All the facility’s modules were preassembled, with the lease developed over the same time frame, Kiss said. The facility essentially was built over a couple of weeks in April 2012, he said. “We still have to do electrical interconnection, but in essence everything is there.”

There are several challenges for the waste heat-to-energy industry, including having to work with a complex regulatory framework that requires a lot of expertise, Kiss said. Genalta has hired an expert in the area who has been very successful in dealing with the protocols, he said.

The industry also is a capital-expensive business with a long payback that requires a 10- or 20-year term for power payments, Kiss said. “We’re utility … so there’s a very high upfront capital outlay for R&D.”

There is also a long business development cycle, with often two to three years between the initial contact with the fuel-providing company and the final negotiations.
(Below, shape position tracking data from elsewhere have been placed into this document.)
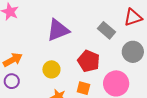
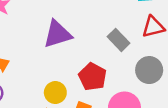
yellow circle: (51, 69) -> (55, 93), moved

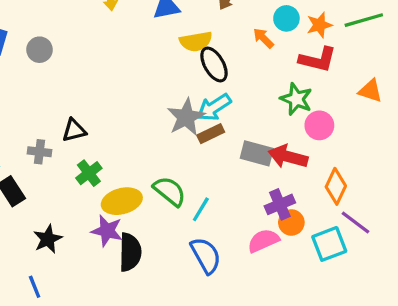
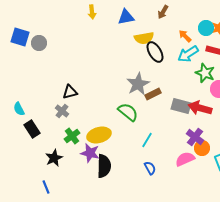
cyan circle: (286, 18) -> (206, 28), moved
gray circle: (39, 50) -> (39, 43), moved
cyan arrow: (214, 107) -> (188, 54), moved
gray cross: (39, 152) -> (62, 111), moved, turned 32
green cross: (89, 173) -> (72, 136), moved
green semicircle: (170, 191) -> (128, 112), moved
purple cross: (280, 204) -> (195, 137), turned -30
blue semicircle: (206, 255) -> (150, 168), size x0.6

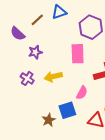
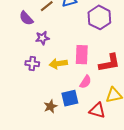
pink rectangle: (78, 54) -> (82, 55), moved
purple cross: (27, 78) -> (32, 64), turned -32

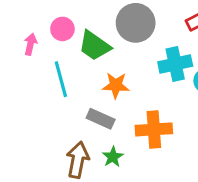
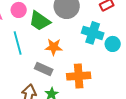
cyan cross: (175, 64) -> (93, 33), turned 30

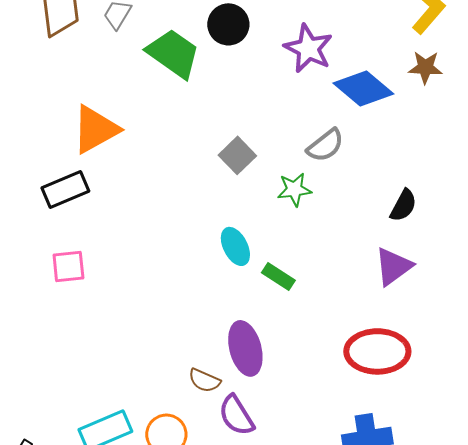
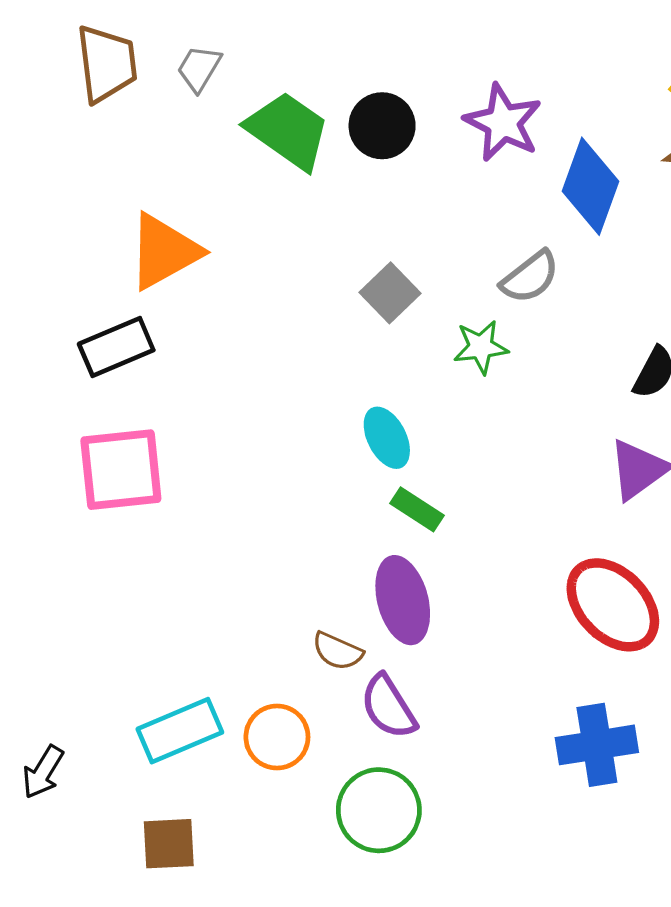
black circle: (228, 24) -> (382, 126), moved
blue diamond: (363, 88) -> (591, 186), turned 70
pink square: (68, 266) -> (121, 470), size x1.6
green rectangle: (278, 276) -> (417, 509), moved
red ellipse: (377, 351) -> (613, 605), turned 46

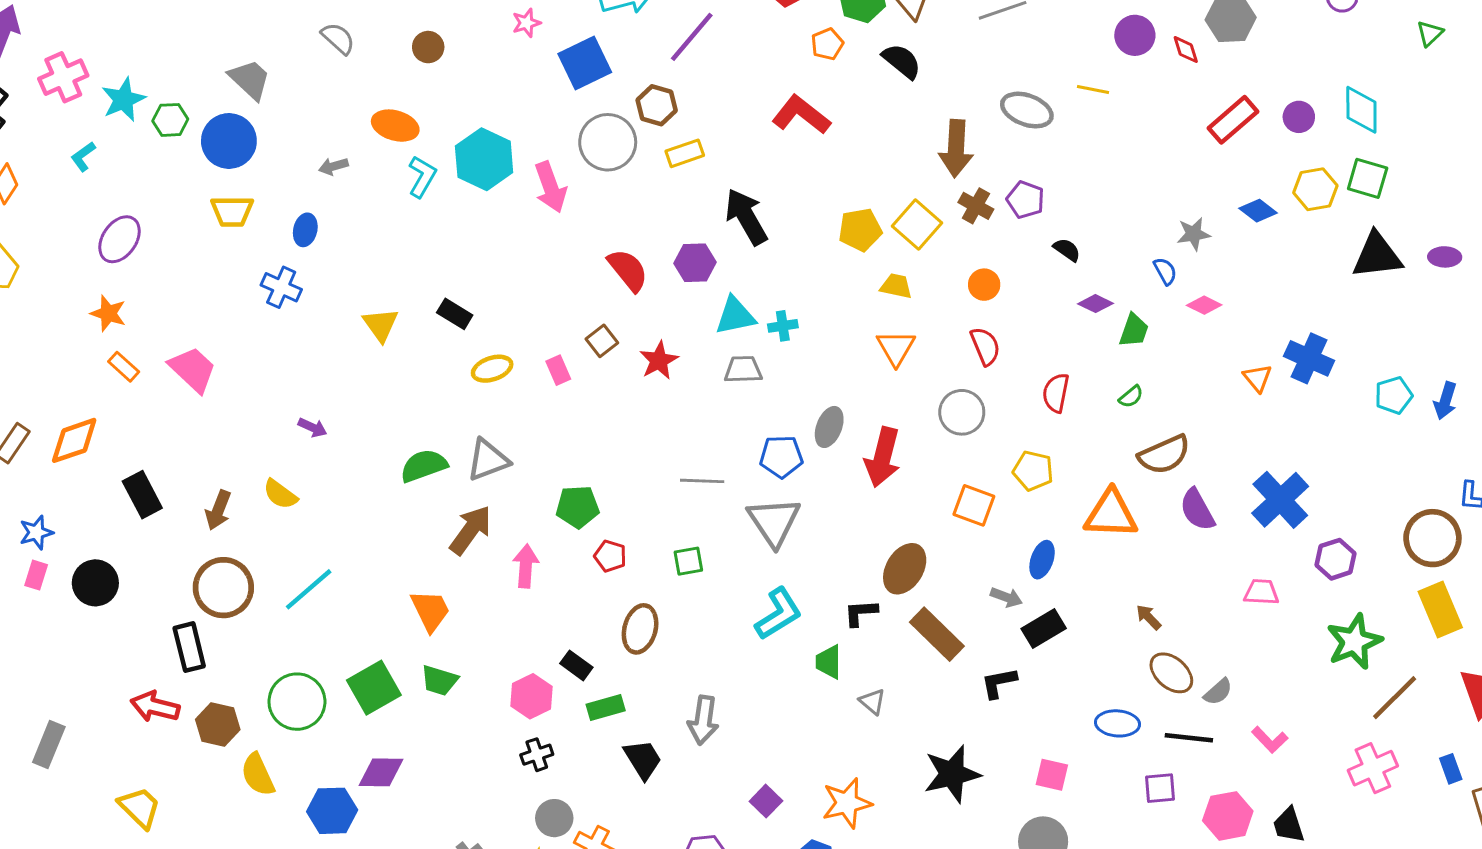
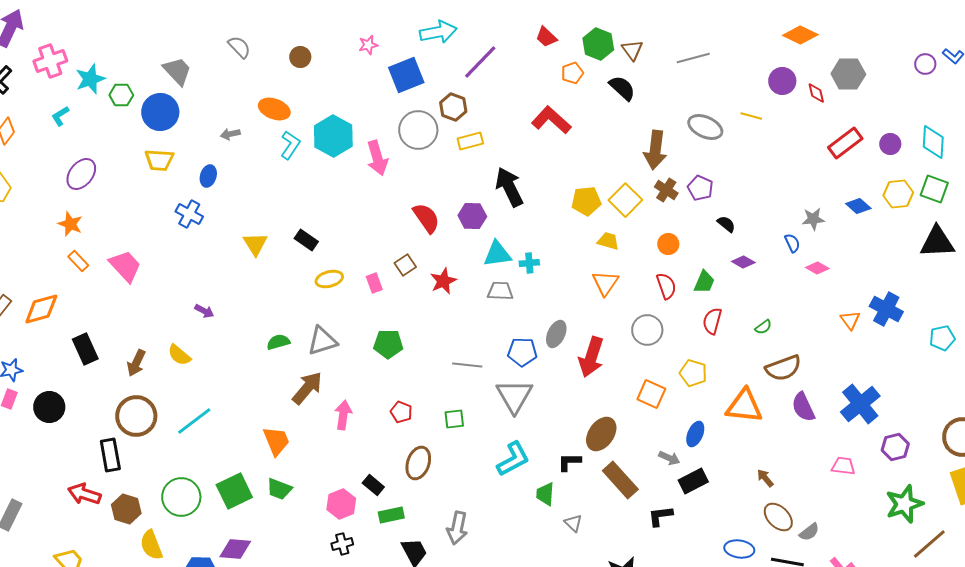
green trapezoid: (1134, 330) -> (704, 282), moved
green semicircle: (424, 466) -> (278, 342), size x0.7
green pentagon: (578, 507) -> (388, 344), moved

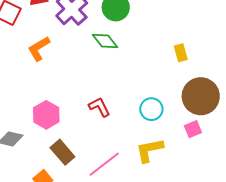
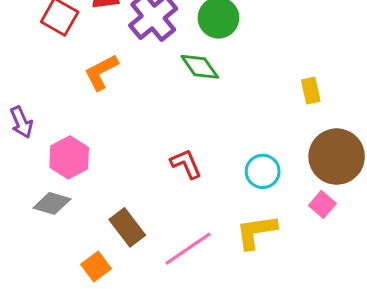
pink hexagon: (46, 115) -> (69, 157), moved
pink square: (193, 129) -> (322, 204), turned -30

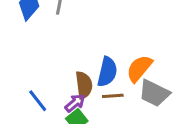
Access to capital also has been a challenge because Genalta owns and operates the power-generating facilities, Kiss said.

Also, with the rapid growth of the company and the high activity in the oil and gas industry in Alberta, Genalta has had to go as far as Ontario to recruit staff.

Despite the challenges, Genalta has competitors in the space such as Calgary-based NRGreen Power Limited Partnership, an independent power producer related to Alliance Pipeline.

Under a 20-year power agreement with SaskPower, NRGreen Power has built four, 5-MW waste heat power generation units in Saskatchewan. NRGreen Power will be adding its fifth waste heat recovery unit in western Canada, to be built at Alliance Pipeline’s Windfall compressor station near Whitecourt, Alberta.

The Whitecourt Recovered Energy Project will utilize General Electric’s patented ORegan power system to generate 14 MW of electricity, with no new emissions or water use.

The $64-million project is scheduled to be operational in the third quarter of 2013.